Epargne retraite : « Il faut fermer Corem »


INTERVIEW - Dans un communiqué diffusé le 29 juin 2014, l'Association nationale des fonctionnaires épargnant pour la retraite (Arcaf) estime que le « trou » du Complément de retraite mutualiste (Corem) atteindrait 2,5 milliards d'euros. Son président, Guillaume Prache, souhaite la fermeture de ce régime de retraite facultatif.    
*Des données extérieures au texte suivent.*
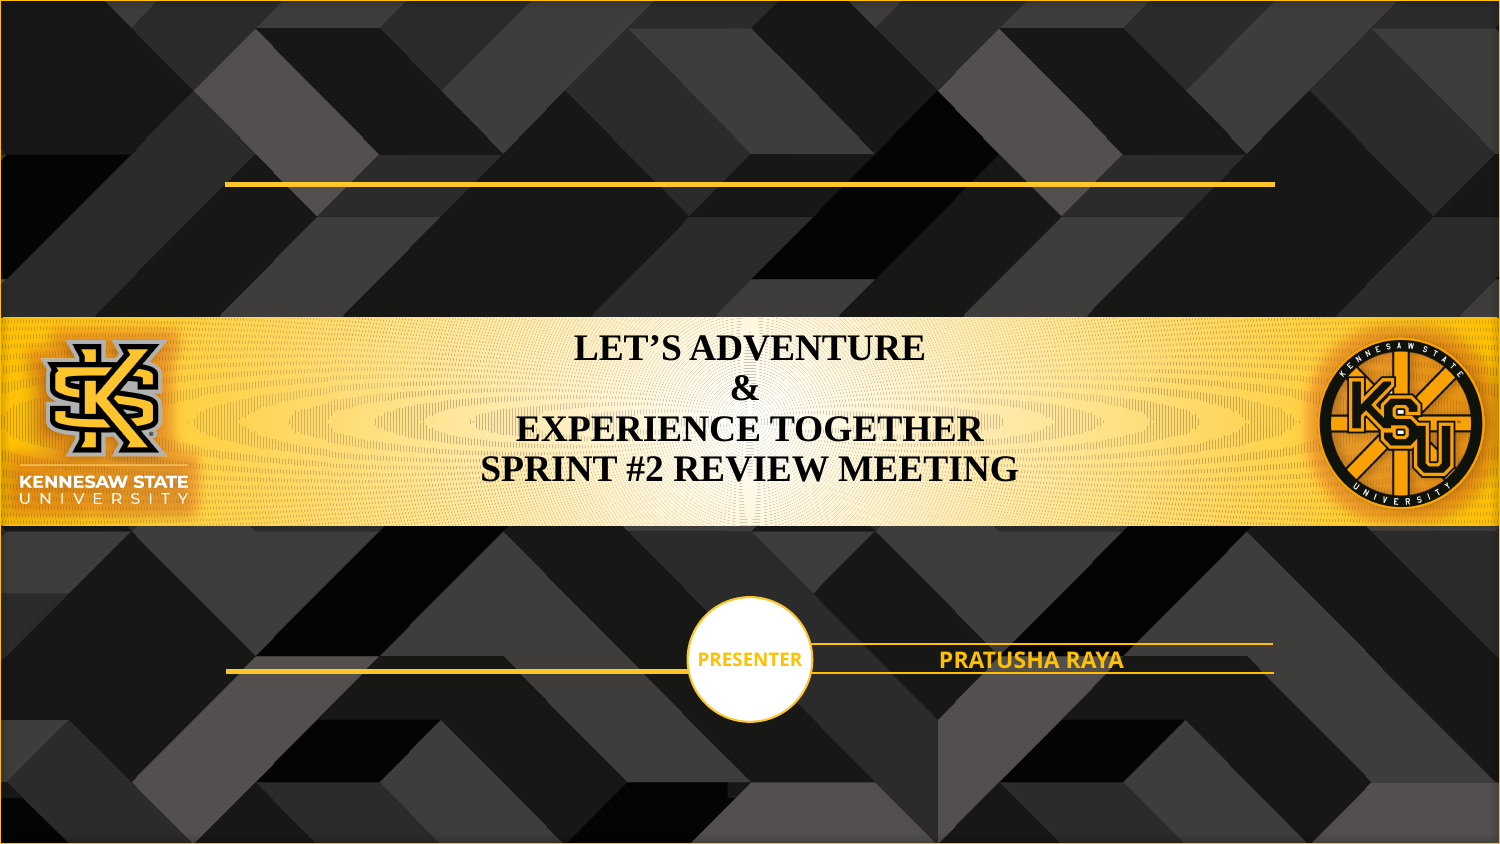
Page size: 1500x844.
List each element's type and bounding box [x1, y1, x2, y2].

text_box [0, 528, 1500, 844]
picture [20, 340, 188, 504]
picture [1296, 330, 1500, 515]
text_box [0, 0, 1500, 284]
text_box [0, 284, 1500, 528]
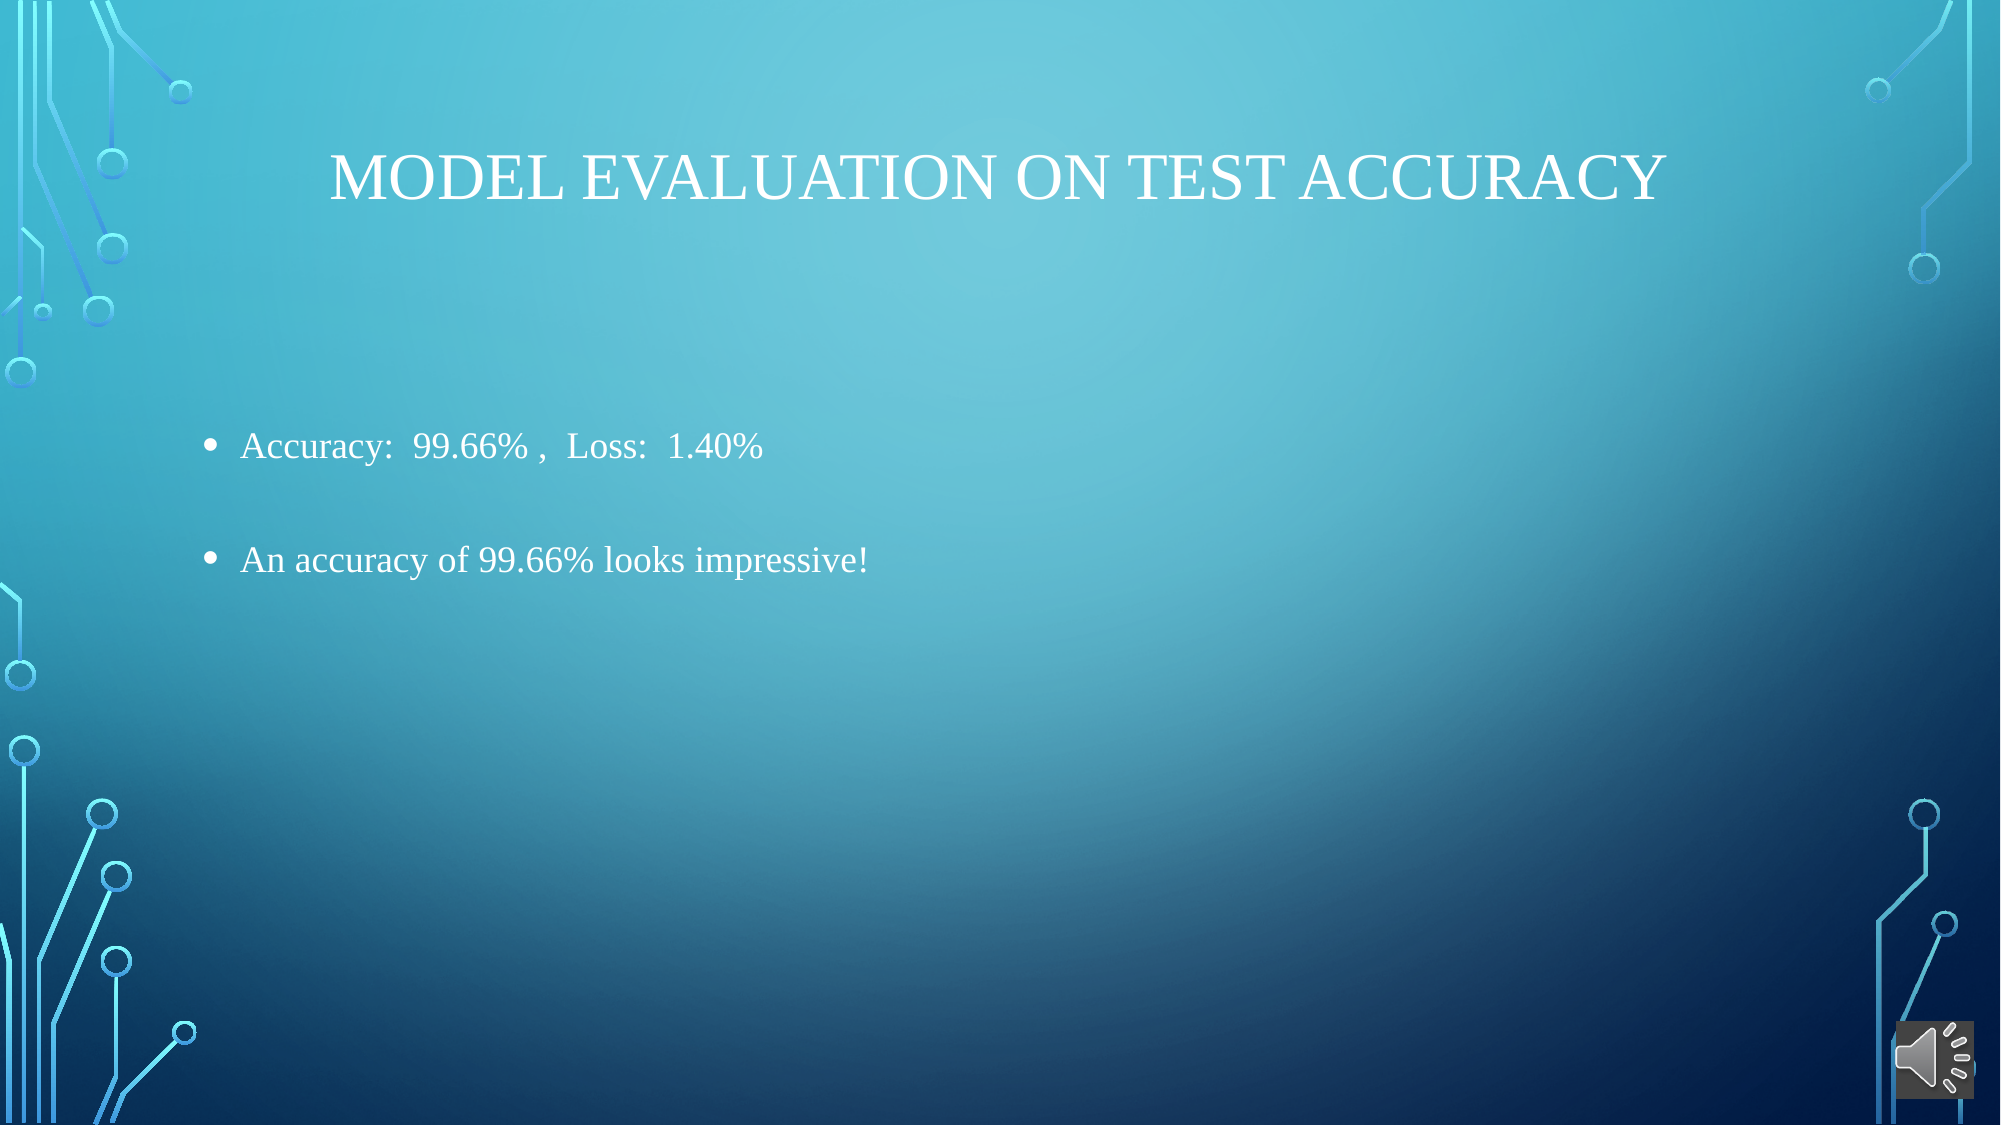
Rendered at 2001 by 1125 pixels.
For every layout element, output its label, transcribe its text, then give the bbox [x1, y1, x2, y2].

list Accuracy: 99.66% , Loss: 1.40% An accuracy of 99.66% looks impressive! [187, 369, 1813, 950]
picture [1894, 1019, 1976, 1101]
title Model evaluation on test accuracy [187, 101, 1813, 344]
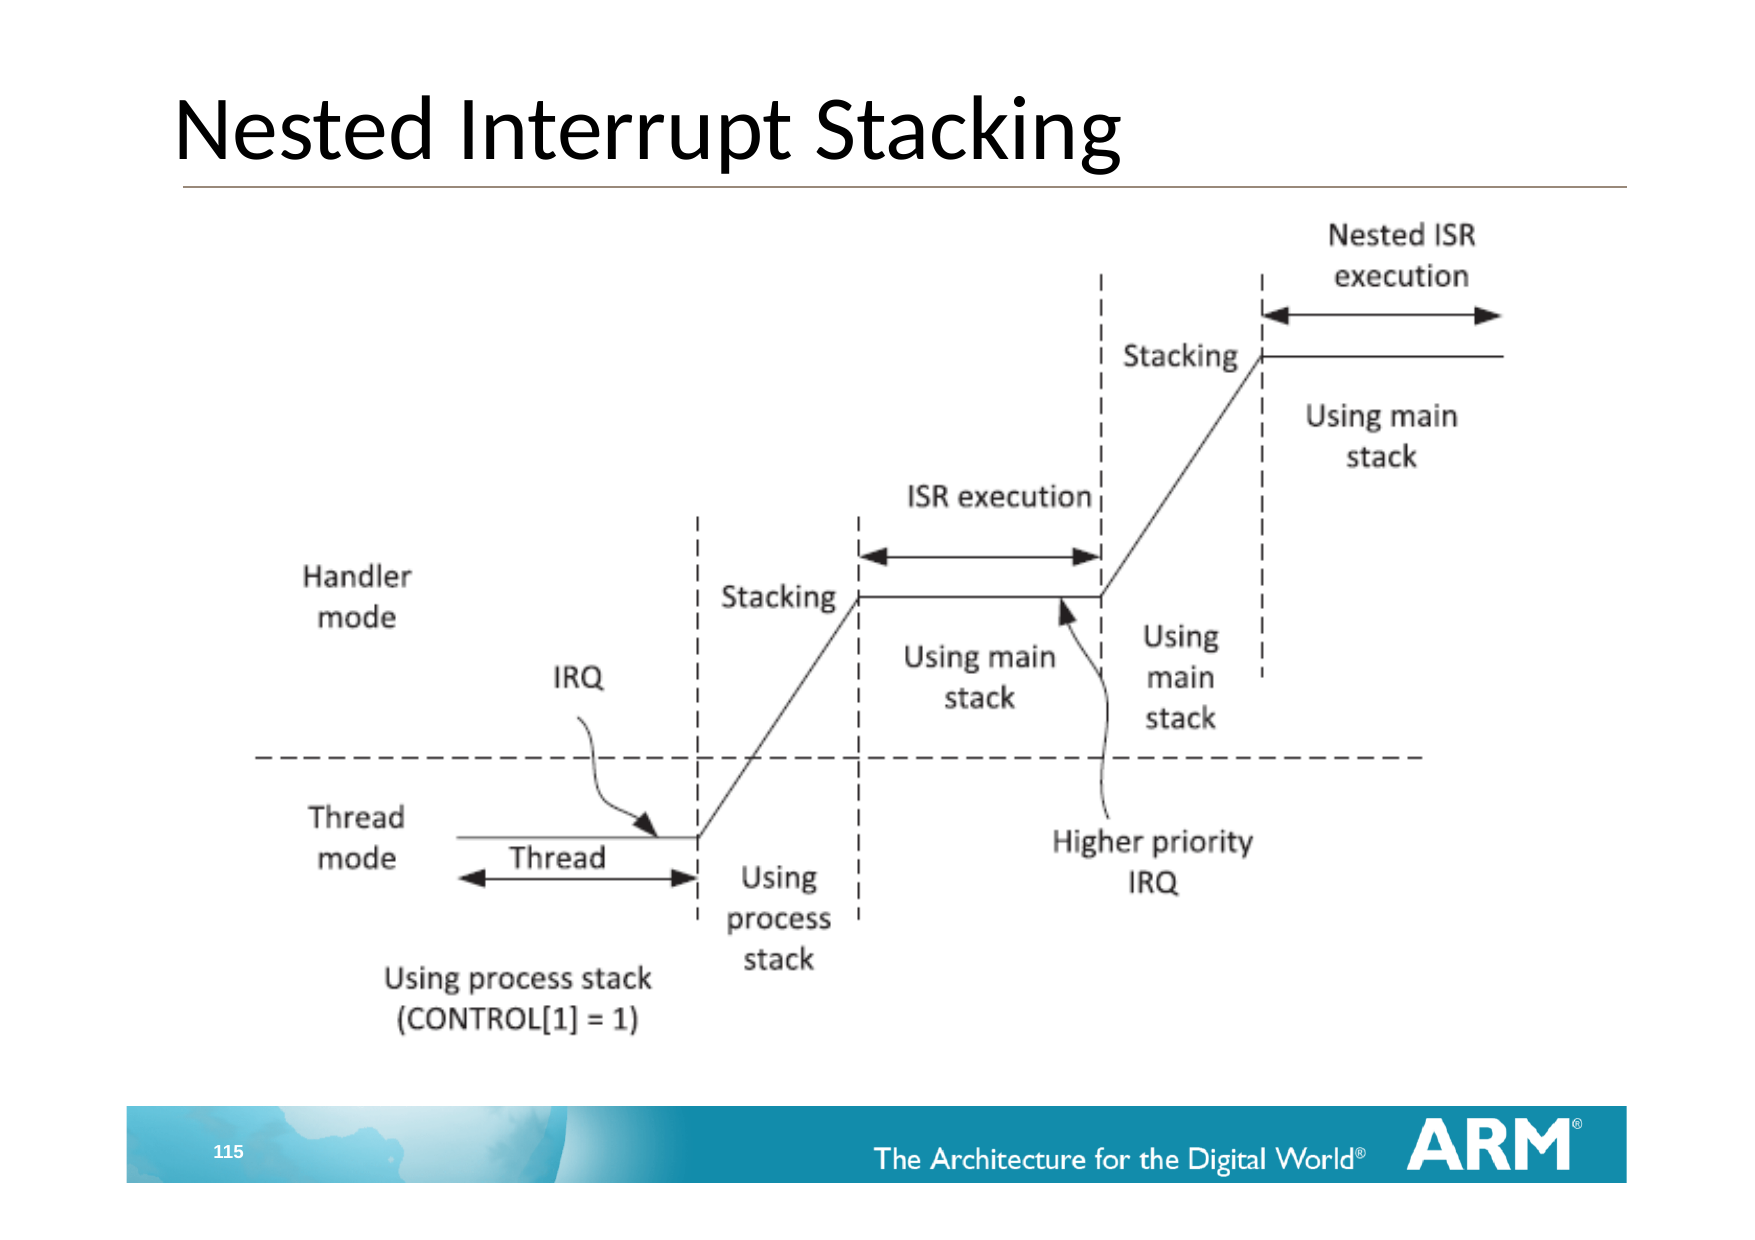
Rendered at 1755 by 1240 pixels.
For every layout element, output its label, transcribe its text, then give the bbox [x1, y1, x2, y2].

title Nested Interrupt Stacking [173, 80, 1581, 172]
picture [235, 191, 1519, 1049]
slide_number 115 [198, 1139, 287, 1187]
picture [126, 1106, 1627, 1183]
Guillaume Prache, président de l'Arcaf

Toutsurlaretraite.com : Pourquoi dites-vous que le « trou » du Corem est plus important qu’annoncé ?
Guillaume Prache : Dans son rapport annuel 2013, l’UMR (Union mutualiste retraite, NDLR), le gestionnaire des contrats Corem, mentionne page 61 un défaut de provisionnement de ses engagements envers les adhérents de 459 millions d’euros à fin 2013. En clair, il manque cette somme pour assurer que les rentes promises seront bien versées. Ce qui, en soit, est inquiétant. Mais ce qui l’est encore plus, c’est que, d’après nos calculs effectués avec l’aide d’un actuaire, le défaut de provisionnement serait, en réalité, quatre fois plus important !

 

Pour quelles raisons ?
Tout d’abord, l’UMR se base sur les tables de mortalité de 1993 et non sur celles de 2005 en vigueur actuellement et qui intègrent l’allongement de l’espérance de vie. Ce qui signifie que la mutuelle ne prend pas en compte le fait qu’elle va devoir verser des rentes plus longtemps puisque ses adhérents vont vivre plus longtemps. Ensuite, le taux d’actualisation est trop élevé. Ce pourcentage correspond au taux d’intérêt espéré des placements réalisés par la mutuelle et qui viennent réduire son besoin de provisionnement. L’UMR indique un taux de 3% alors que le rendement maximum à utiliser pour ce calcul selon les règles en vigueur se situe actuellement à 1,45%. Pour toutes ces raisons, le défaut de provisionnement ne s’élèverait pas à 459 millions d’euros comme indiqué dans le rapport annuel de l’UMR mais à 2,5 milliards, voire 2,8 milliards d’euros.

 

D’où votre saisine le 5 juin de l’Autorité de contrôle ?
Oui, car il faut arrêter d’abuser les épargnants. L’UMR doit indiquer, comme la réglementation l’exige, le montant de son défaut de provisionnement mais aussi l’absence de revalorisation des rentes versées. Pour réduire son « trou », la mutuelle a en effet décidé de ne pas revaloriser les rentes. De 2002 à 2013, ses adhérents ont ainsi subi une perte de 16% de leur pouvoir d’achat. C’est d’autant plus grave que l’UMR se garde bien de le dire. Pire : pour la seule année 2013, la mutuelle a recruté 8.000 nouveaux adhérents qui se sont ajoutés aux 400.000 existants.

 

La situation peut-elle empirer ?
Le trou ne va cesser de se creuser sous l’effet de l’augmentation de l’espérance de vie et de la baisse persistante des rendements des placements. Il faut dire la vérité aux épargnants et fermer le régime au plus tôt comme cela a été fait dans le passé pour le CRH (Complément de retraite pour les hospitaliers, NDLR). Le trou devra alors être comblé par l’UMR mais aussi par l’Etat qui a manqué de vigilance sur ce dossier en dépit de nos alertes. La plainte du 5 juin est la troisième déposée par l’Arcaf auprès de l’ACPR (Autorité de contrôle prudentiel et de résolution, NDLR) en 12 ans.